Managing Serviceguard Fifteenth Edition, reprinted May 2008
Planning and Documenting an HA Cluster
Package Configuration Planning
Chapter 4 189
Using Serviceguard Commands in an External Script
You can use Serviceguard commands (such as cmmodpkg) in an external
script run from a package. These commands must not interact with that
package itself (that is, the package that runs the external script) but can
interact with other packages. But be careful how you code these
interactions.
If a Serviceguard command interacts with another package, be careful to
avoid command loops. For instance, a command loop might occur under
the following circumstances. Suppose a script run by pkg1 does a
cmmodpkg -d of pkg2, and a script run by pkg2 does a cmmodpkg -d of
pkg1. If both pkg1 and pkg2 start at the same time, the pkg1 script now
tries to cmmodpkg pkg2. But that cmmodpkg command has to wait for
pkg2 startup to complete. The pkg2 script tries to cmmodpkg pkg1, but
pkg2 has to wait for pkg1 startup to complete, thereby causing a
command loop.
To avoid this situation, it is a good idea to specify a run_script_timeout
and halt_script_timeout for all packages, especially packages that use
Serviceguard commands in their external scripts.
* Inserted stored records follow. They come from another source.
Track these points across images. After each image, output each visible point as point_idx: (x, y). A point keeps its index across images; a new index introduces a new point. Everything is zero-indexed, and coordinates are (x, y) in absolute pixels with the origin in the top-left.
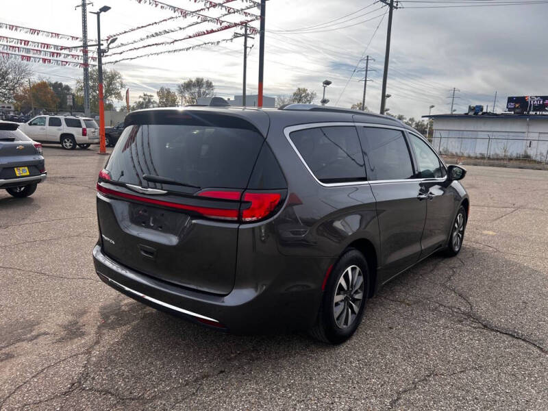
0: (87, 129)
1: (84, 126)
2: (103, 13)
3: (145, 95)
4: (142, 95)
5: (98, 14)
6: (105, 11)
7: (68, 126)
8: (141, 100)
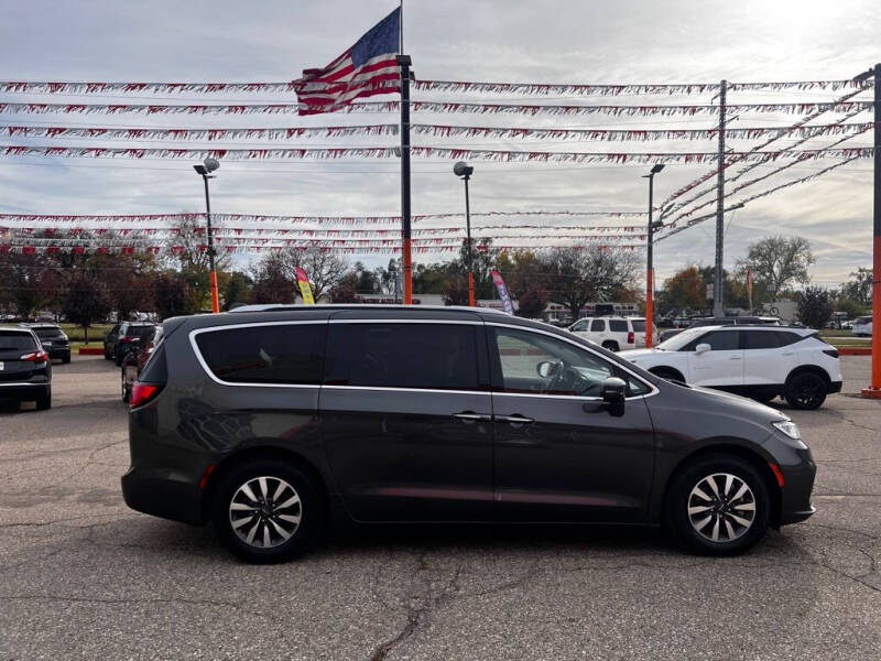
0: (636, 334)
1: (631, 329)
2: (656, 174)
3: (861, 271)
4: (856, 271)
5: (651, 177)
6: (659, 171)
7: (612, 329)
8: (854, 279)
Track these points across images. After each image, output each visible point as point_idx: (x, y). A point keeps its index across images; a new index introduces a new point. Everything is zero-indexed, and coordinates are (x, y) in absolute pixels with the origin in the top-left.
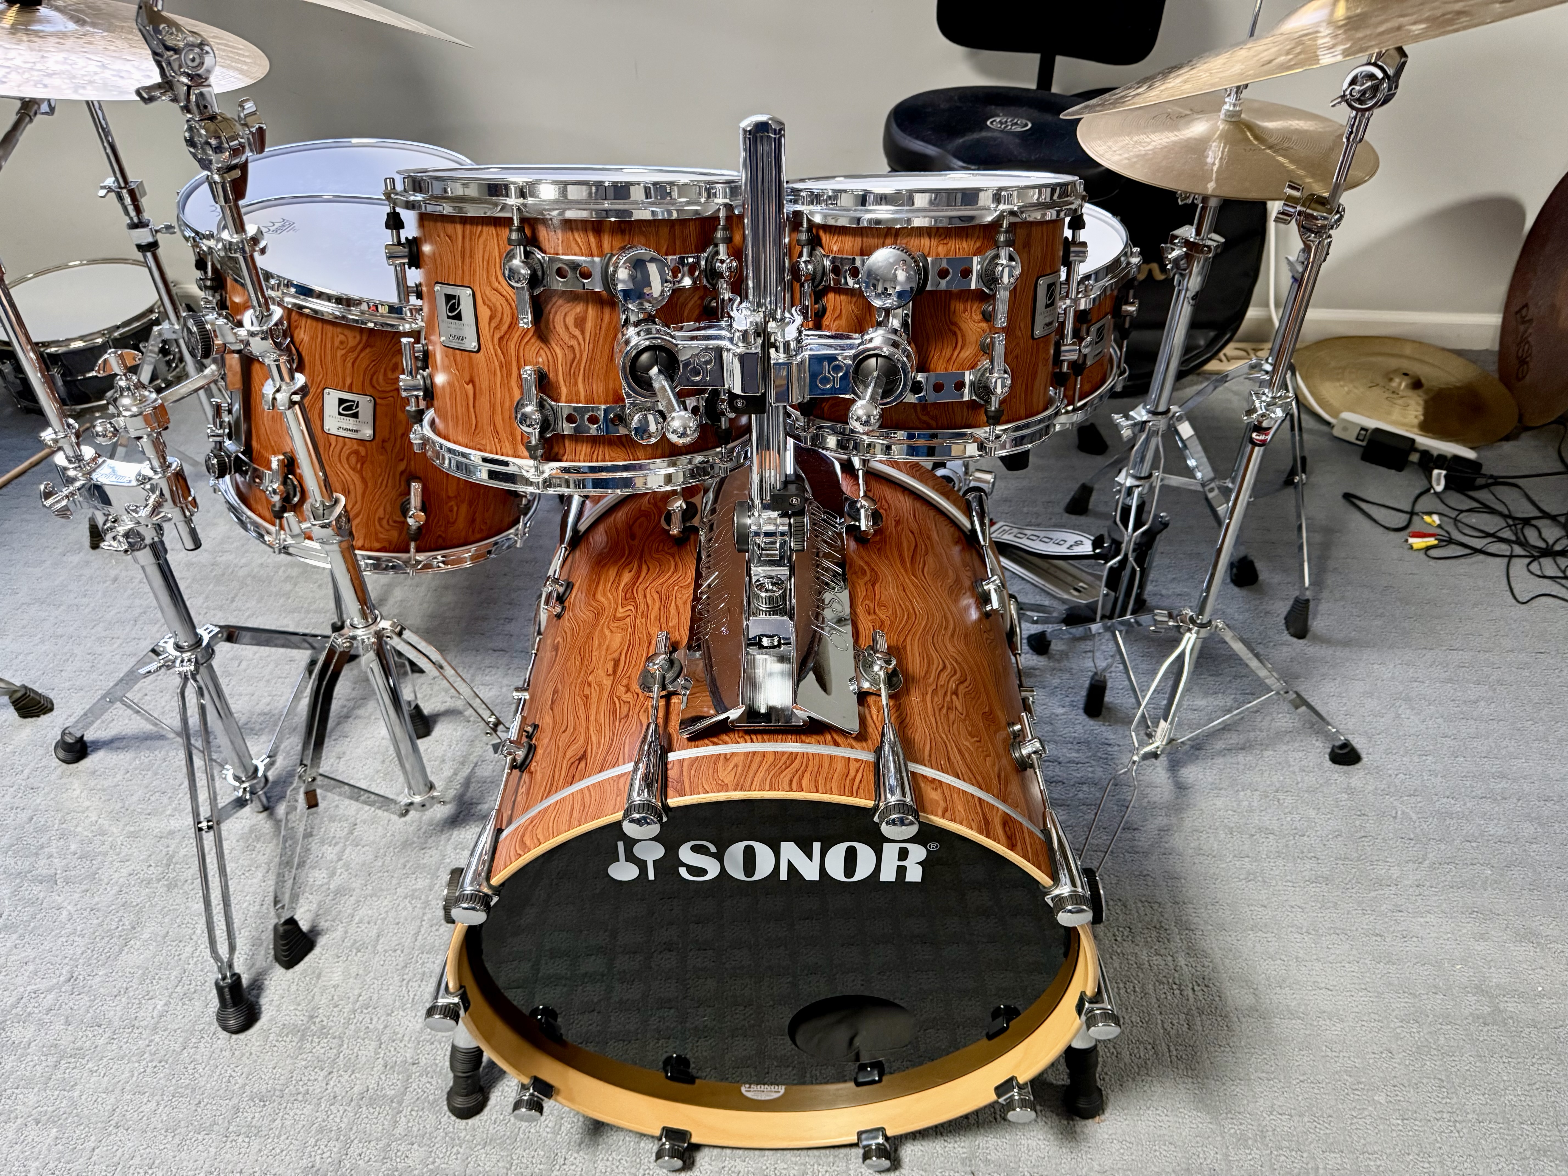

If a timeout is not
specified and your configuration has a command loop as described above,
inconsistent results can occur, including a hung cluster.
Determining Why a Package Has Shut Down
You can use an external script (or CUSTOMER DEFINED FUNCTIONS area of
a legacy package control script) to find out why a package has shut down.
Serviceguard sets the environment variable SG_HALT_REASON in the
package control script to one of the following values when the package
halts:
• failure - set if the package halts because of the failure of a subnet,
resource, or service it depends on
• user_halt - set if the package is halted by a cmhaltpkg or
cmhaltnode command, or by corresponding actions in Serviceguard
Manager
• automatic_halt - set if the package is failed over automatically
because of the failure of a package it depends on, or is failed back to
its primary node automatically (failback_policy =
automatic)